Effects of Laser Parameters on Heat Distribution in a Cylindrical Sample
Authors:
Daniel Perez, Universidad de Los Andes; Bogota Colombia
Jagdish Luthra, Universidad de Los Andes; Bogota Colombia
Suranjana Luthra, The University of Alabama; Tuscaloosa AL USA
Jerald Izatt, The University of Alabama; Tuscaloosa AL USA
Alvin Winters, The University of Alabama; Tuscaloosa AL USA
Presented at ICALEO 2007

The coherence, directionality and high power in the focal area make laser sources a very convenient source for controlled heating of a sample. The distribution of heat and temperatures produced by laser heating could also be used to control the reaction rates. In this paper we investigate the effects of laser parameters like power, beam size, profile and mode structure on the heating of a cylindrical sample of dipeptide and observe the amount of hydrolysis produced.
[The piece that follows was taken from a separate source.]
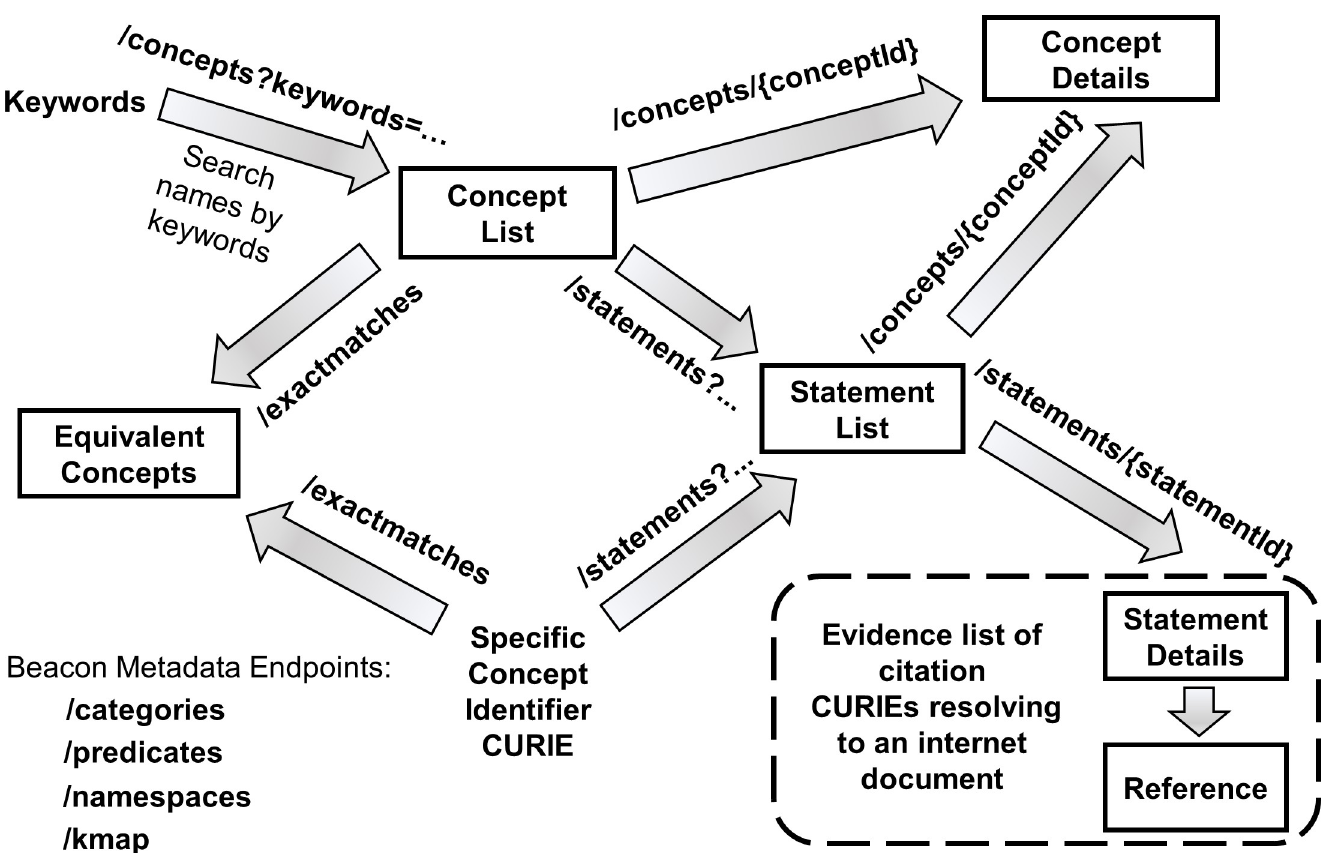
Fig 1. Knowledge Beacon API. General step-by-step flowchart illustrating the sequential invocation of Beacon web service endpoints, with data flows as indicated. Also enumerated at the bottom lefthand corner of the diagram is the set of metadata endpoints that report semantic terms and namespaces used by the Beacon in the annotation of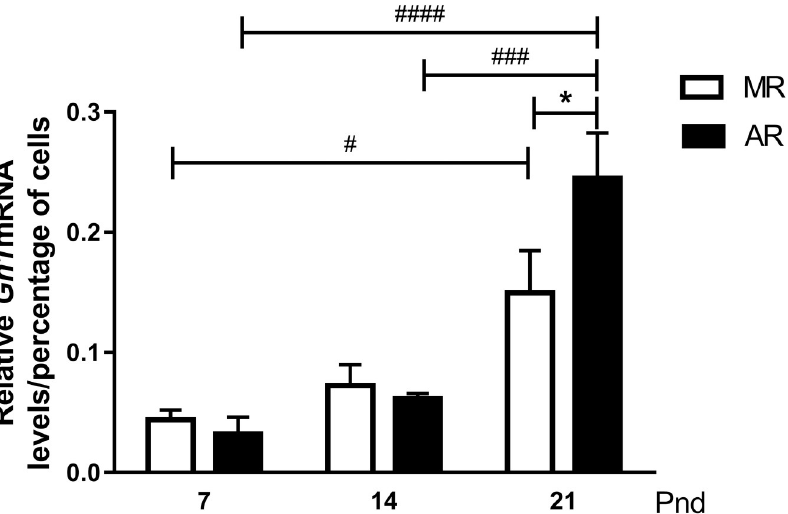
Fig 4. Gh mRNA in pituitaries from MR and AR pups at pnd7, pnd14 and pnd21. Total RNA was extracted from homogenates of pituitaries of pnd7 (pools of 8 pups), pnd14 (pools of 6 pups) and pnd21 (pools of 5 pups), n = 3 different extractions. Gh mRNA levels in pups were normalized according to male adult levels and fitted by the percent of somatotroph cells present in the pituitary at each age. Differences in pituitary content in MR and AR pups at the three ages studied were compared by two way-ANOVA, followed by a Tukey´s multiple comparisons posttest for differences between ages in both groups, # P < 0.05, ### P < 0.001, #### P < 0.0001, and by Sidak´s multiple comparisons posttest for differences between MR and AR groups, � P <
We model the heating of a solution of dipeptide by a continuous-wave CO2 laser which hydrolyzes and evaporates the solution resulting in production of amino acids. We solve the heat conduction equation for a cylindrical sample and find the distributions of temperatures and heat at the point of phase transition. We plot contours to find zones of various temperatures in the sample. Steady state conditions are assumed with no convection. Heat losses from the cylindrically boundary of the sample are included in our model. A comparison of our theoretical calculation is made with the experimental results. We investigate conditions of optimal hydrolysis versus evaporation. We vary laser power, beam size and modes of laser and consider various profiles like Gaussian, square and cosine shapes. We determine heating zones and volumes of different temperature zones heated from the surface.